Juin 2024 bis :
la liberté politique ?

La liberté politique s’oppose à l’indépendance naturelle qui porte l’être humain, individuellement et collectivement, à faire comme bon lui semble et donc à transgresser les lois existantes, que celles-ci soient naturelles ou conventionnelles. Tel est le point de départ de Montesquieu, célèbre pour avoir fondé la liberté politique sur le principe de la limitation réciproque des pouvoirs constitutifs d’un État : exécutif, législatif et judiciaire. Dès que ce principe est bafoué, l’État cesse de servir la « chose publique » pour laisser libre cours aux indépendances naturelles autant des individus que des partis.

La dissolution de la Chambre des Députés par le Président de la République, suite à l’éclatante défaite de son parti aux élections européennes, relève-t-il de la catégorie de l’indépendance -du bon vouloir, de l’arbitraire individuel- ou de la volonté de rétablir une liberté politique en péril ? Si la formulation binaire de cette question ne respecte pas les nuances requises par la compréhension d’une situation complexe, elle peut cependant initier le questionnement.

L’arbitraire du vouloir individuel n’est pas seulement du côté d’un Président à tempérament solipsiste qui surprend par sa décision précipitée ses collaborateurs les plus proches. Cet arbitraire est aussi du côté de ceux qui, situés aux deux extrêmes, adaptent leurs promesses aux attentes irréfléchies de leurs électeurs, réels et potentiels. Si une attente irréfléchie n’est pas forcément illégitime, si les conditions sociales d’un grand nombre de citoyens et résidents sont franchement médiocres, leur promettre des jours meilleurs en misant sur leur ignorance relève de l’irresponsabilité. Ce même arbitraire du vouloir individuel est aujourd’hui excité chez ceux-là mêmes qui souhaitent l’avènement d’une liberté politique basée sur des lois respectueuses des libertés individuelles tant que celles-ci ne s’entre-détruisent pas, tant qu’elles tissent l’étoffe d’une diversité fertile. En effet, les partisans d’une démocratie réelle sont contraints à un choix hâtif, exclusivement polémique, donc impuissant à répondre à l’exigence républicaine. Être acculé à choisir entre des unions inopportunes par opportunisme est-ce servir l’intérêt de l’État Français ?

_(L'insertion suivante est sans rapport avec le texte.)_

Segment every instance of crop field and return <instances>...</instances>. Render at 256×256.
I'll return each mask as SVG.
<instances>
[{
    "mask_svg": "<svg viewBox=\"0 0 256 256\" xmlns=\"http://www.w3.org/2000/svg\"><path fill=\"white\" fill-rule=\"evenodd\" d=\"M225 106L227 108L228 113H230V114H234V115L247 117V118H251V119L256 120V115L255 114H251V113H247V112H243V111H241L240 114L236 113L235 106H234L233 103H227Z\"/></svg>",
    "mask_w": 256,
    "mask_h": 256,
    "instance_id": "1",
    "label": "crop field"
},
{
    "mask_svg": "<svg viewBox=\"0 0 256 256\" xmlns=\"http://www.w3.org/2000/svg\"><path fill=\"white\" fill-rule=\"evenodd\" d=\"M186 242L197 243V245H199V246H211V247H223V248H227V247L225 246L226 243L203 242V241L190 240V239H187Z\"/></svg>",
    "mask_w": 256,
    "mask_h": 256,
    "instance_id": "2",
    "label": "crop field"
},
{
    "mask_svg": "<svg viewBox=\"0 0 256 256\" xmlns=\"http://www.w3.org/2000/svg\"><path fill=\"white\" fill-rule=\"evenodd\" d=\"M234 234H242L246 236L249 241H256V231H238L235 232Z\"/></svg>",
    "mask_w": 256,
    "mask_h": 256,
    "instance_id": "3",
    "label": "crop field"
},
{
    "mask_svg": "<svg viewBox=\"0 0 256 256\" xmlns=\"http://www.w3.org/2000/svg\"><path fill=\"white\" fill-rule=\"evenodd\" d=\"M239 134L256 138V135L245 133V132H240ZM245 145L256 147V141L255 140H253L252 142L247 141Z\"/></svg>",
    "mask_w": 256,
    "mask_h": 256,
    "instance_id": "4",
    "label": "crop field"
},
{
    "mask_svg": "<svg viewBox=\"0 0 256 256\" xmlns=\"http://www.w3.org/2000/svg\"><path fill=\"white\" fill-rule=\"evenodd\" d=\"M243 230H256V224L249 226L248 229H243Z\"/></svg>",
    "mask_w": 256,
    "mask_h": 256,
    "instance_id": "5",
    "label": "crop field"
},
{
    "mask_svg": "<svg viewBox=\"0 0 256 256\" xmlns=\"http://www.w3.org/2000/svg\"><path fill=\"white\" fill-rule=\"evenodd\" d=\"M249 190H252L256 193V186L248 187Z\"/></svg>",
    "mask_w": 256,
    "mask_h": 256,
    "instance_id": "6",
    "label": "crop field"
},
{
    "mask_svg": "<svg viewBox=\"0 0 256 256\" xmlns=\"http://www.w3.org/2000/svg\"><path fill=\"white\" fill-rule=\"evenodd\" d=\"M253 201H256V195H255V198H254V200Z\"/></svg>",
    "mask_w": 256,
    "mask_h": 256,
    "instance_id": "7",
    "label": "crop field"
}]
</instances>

Les voies de la vie étant impénétrables et le cours des affaires humaines imprévisible, nous ne pouvons savoir si le coup de dés du Chef de l’État ne va pas ouvrir la voie à une évolution inattendue. Non pas en accord avec ses prévisions stratégiques, s’il en est, non pas au lendemain du résultat des urnes, mais autrement, à un autre moment. La nécessité d’éviter le chaos créé autant par des politiciens égocentrés que par une presse souvent épidermique finira, peut-être, par ouvrir des espaces favorables à une réelle discussion politique. Une discussion source d’alliances, qui ne soient plus les cache-misères d’intérêts mesquins, mais alliances fondées sur la recherche d’un sens commun à travers les divergences elles-mêmes. L’humanité ne se pose jamais que des problèmes qu’elle peut résoudre, disait Marx. À condition que les problèmes soient correctement posés, complétait Bergson.